Parents, children and staff responded positively. I was a face they recognised and we had other male practitioners working at the setting so it wasn’t too unusual. Comments from the parents were along the lines of that they were glad of having a male influence on their child’s care and development.”
When asked what keeps them going to their nursery every day, both Andrew and Rob reference the children and how much of a privilege it is to be a part of the learning and development and setting their foundations for future learning.
It is clear to see that both men and women working in education at all levels share the same invested interest in ensuring that the children in their care make the best possible progress and have the best start in life, whilst their approaches, qualities and methodologies may have differences, their priority remains the same.
The views of parents and other staff members within the sector have developed over the years and it can be seen from the views of both Andrew and Rob that they are not only accepted by their colleagues, the children and their parents, but they are seen as a rare benefit to the setting.
A workforce that promotes a balance of male and female practitioners will provide children with the widest range of experiences, skills and opportunities that will only benefit their learning and development during their time in early years and see the gaps in children’s attainment begin to narrow and rapidly close.
“Rob and Andrew are just some of the male practitioners Busy Bees are proud to have within their staff teams.

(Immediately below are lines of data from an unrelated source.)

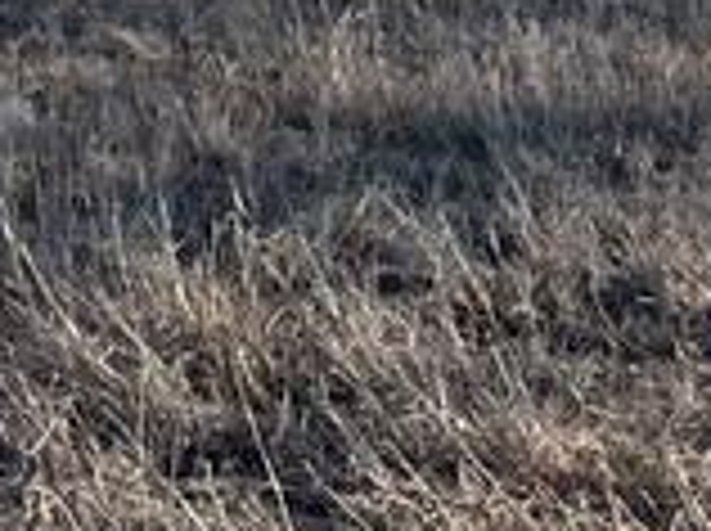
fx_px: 3466
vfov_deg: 8.5
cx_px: -1026
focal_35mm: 169
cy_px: -342
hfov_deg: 10.1
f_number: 1.5
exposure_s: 1/1972
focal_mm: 5.7
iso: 50
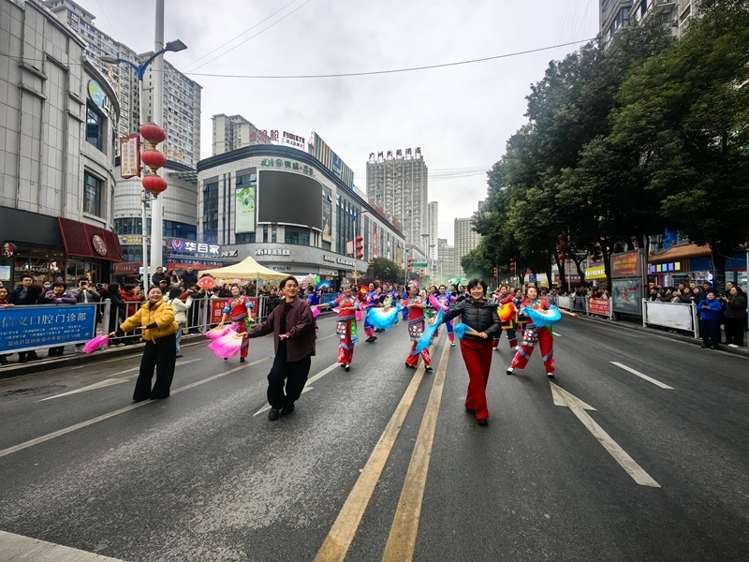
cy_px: 281
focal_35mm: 15
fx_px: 325
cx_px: 374
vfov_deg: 81.7
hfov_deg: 98.2
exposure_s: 1/202
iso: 50
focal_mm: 1.76
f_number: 2.2
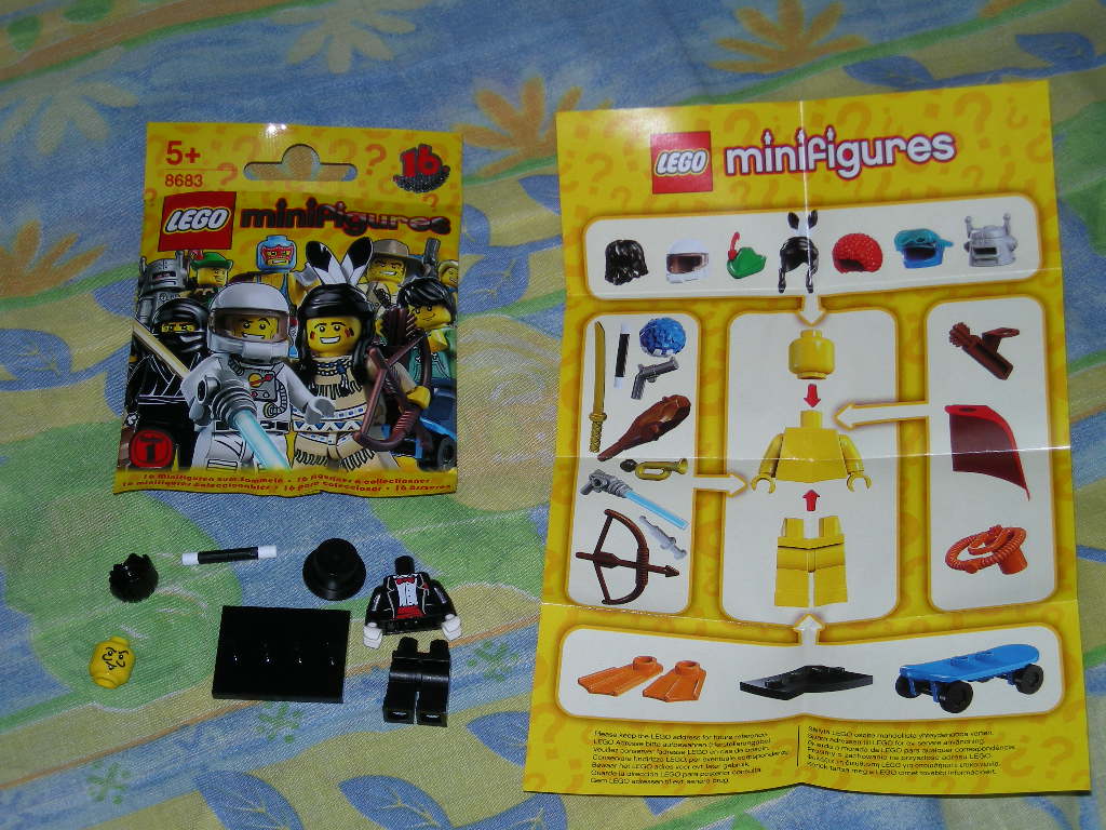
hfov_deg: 25.7
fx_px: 2428
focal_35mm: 76
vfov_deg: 19.4
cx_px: 553
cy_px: 415
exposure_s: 1/60
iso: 50
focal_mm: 12.3
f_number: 3.9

Featured in the pictures are Rob from Busy Bees at Leeds Guiseley and Andrew from Tunbridge Wells Nursery and Montessori Pre-School.”
My name is Danny Lydon, I am a Childcare and Curriculum Advisor for Busy Bees Day Nurseries, and have worked for the company for over 8 years.
My role is to support Nursery Managers and their teams in developing their teaching practices to secure the best learning and development outcomes for the children in their care. I have progressed within Busy Bees where I commenced my career as an Early Years Practitioner working within a nursery team securing Outstanding Ofsted status while I was in my role as Room Manager. I progressed into the Childcare Team in 2012 and this is just one example of the career development opportunities afforded to me through working within a large Childcare organisation committed to offering children the very best start in life.
As a man in Childcare, this article is of particular relevance to me and to the sector at this time. During my professional career I have experienced similar challenges to those raised by Andrew and Rob, however, such a rewarding profession ensures that the benefits of working within Early years Education far outweigh the challenges presented. Busy Bees are fully committed to supporting and developing their practitioners, male or female, and here everyone is nurtured to achieve their potential and lead the sector to create the best learning environment for all involved. The future is bright for Early years Education and we should be proud to be men working in the sector.